> _AVAILABLE DATA_:
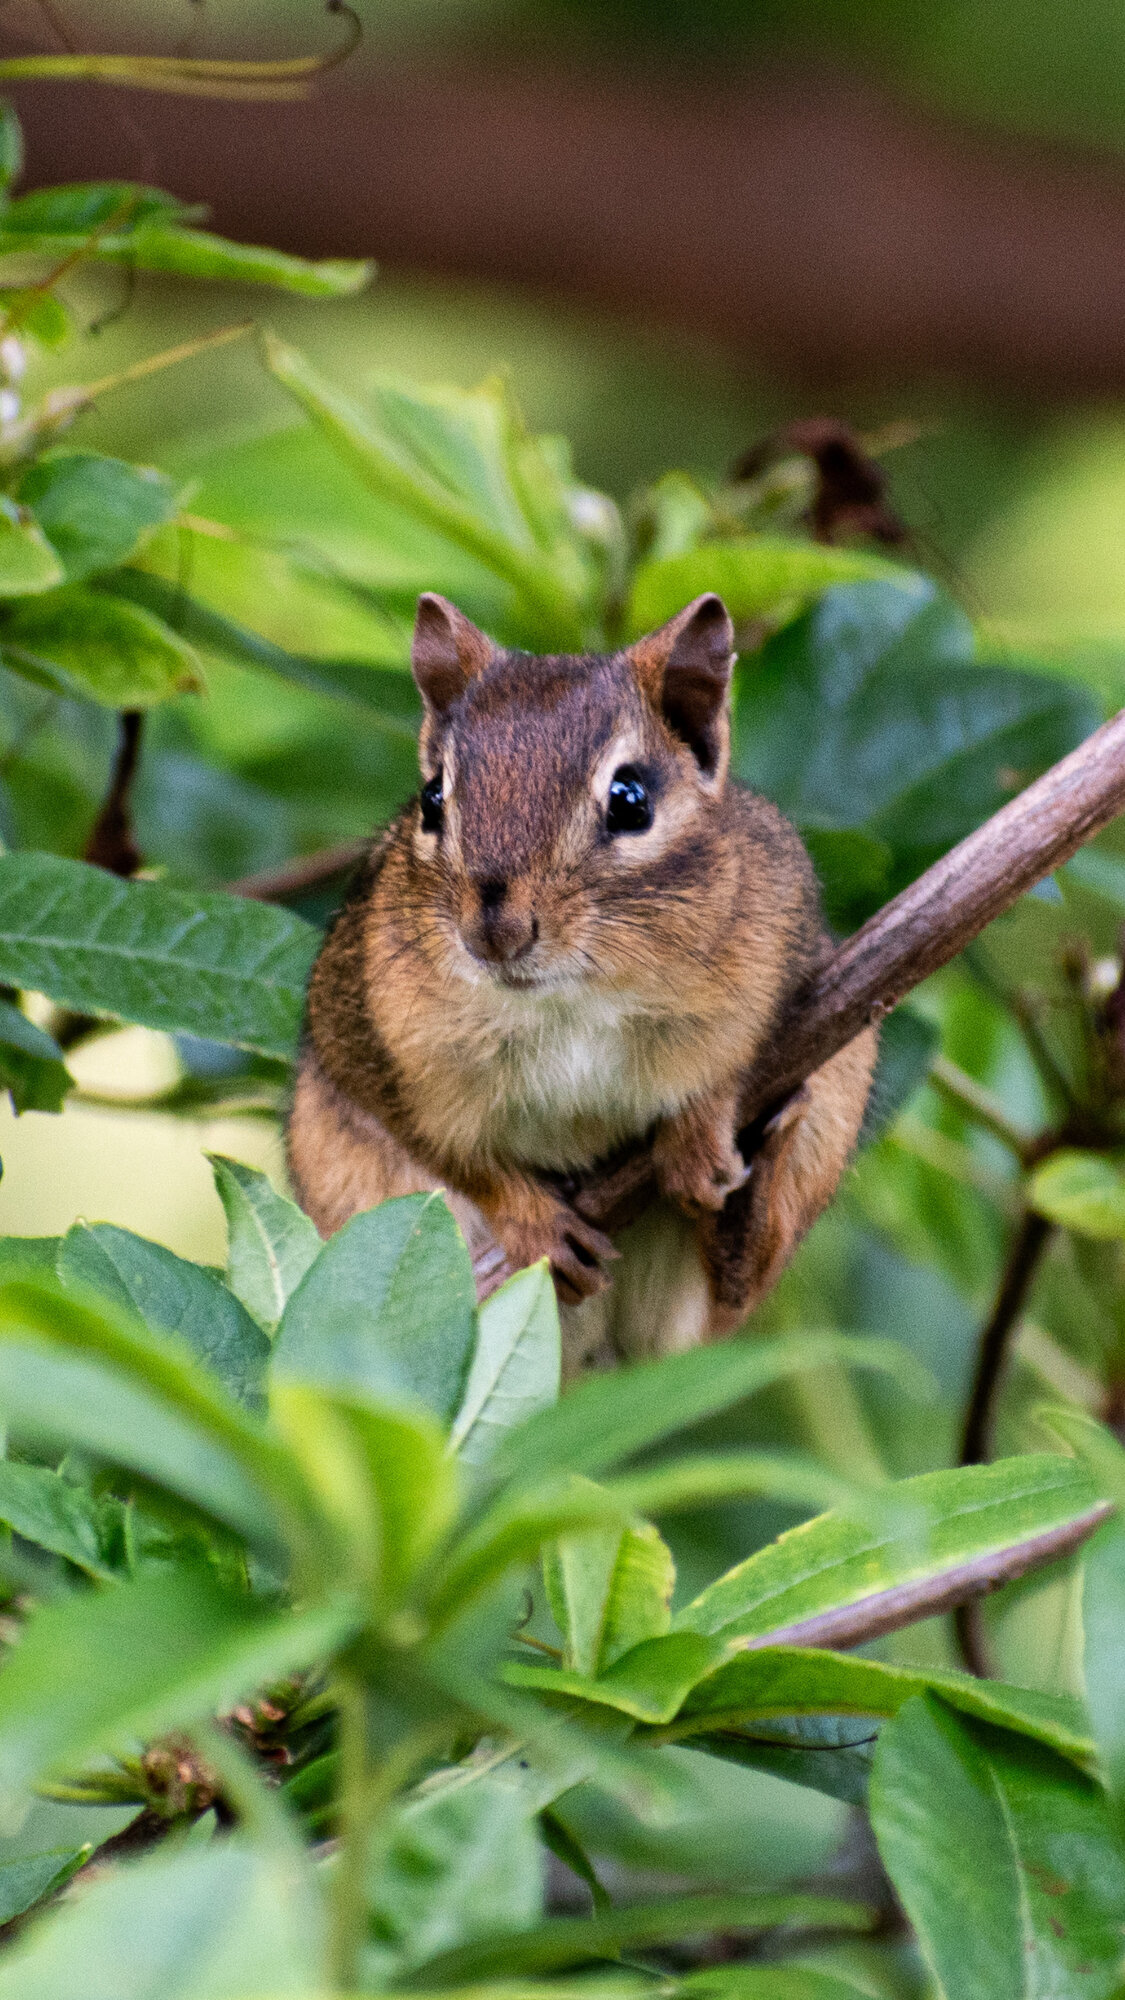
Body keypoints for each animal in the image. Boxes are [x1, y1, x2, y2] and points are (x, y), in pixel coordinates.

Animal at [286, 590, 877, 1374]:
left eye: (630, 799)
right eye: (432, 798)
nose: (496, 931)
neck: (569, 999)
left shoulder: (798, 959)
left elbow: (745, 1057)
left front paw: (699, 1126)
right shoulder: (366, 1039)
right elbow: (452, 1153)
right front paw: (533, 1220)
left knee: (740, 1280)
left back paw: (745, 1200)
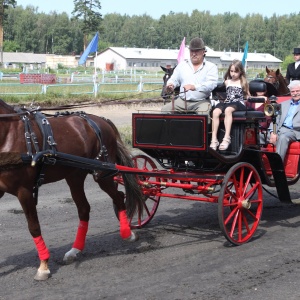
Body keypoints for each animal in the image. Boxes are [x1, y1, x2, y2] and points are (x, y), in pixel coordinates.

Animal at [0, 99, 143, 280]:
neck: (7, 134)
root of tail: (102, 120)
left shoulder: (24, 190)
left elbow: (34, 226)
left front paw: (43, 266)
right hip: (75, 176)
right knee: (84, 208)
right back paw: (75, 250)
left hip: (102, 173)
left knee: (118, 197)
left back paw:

> _WORK REQUIRED_:
Output exactly what runs from the line with "left shoulder: (24, 190)" to the final line above, both lines included, and nothing else.

> _RESULT FOR THIS TASK_:
left shoulder: (24, 190)
left elbow: (34, 226)
left front paw: (43, 266)
right hip: (75, 176)
right knee: (84, 208)
right back paw: (75, 250)
left hip: (102, 173)
left knee: (118, 197)
left back paw:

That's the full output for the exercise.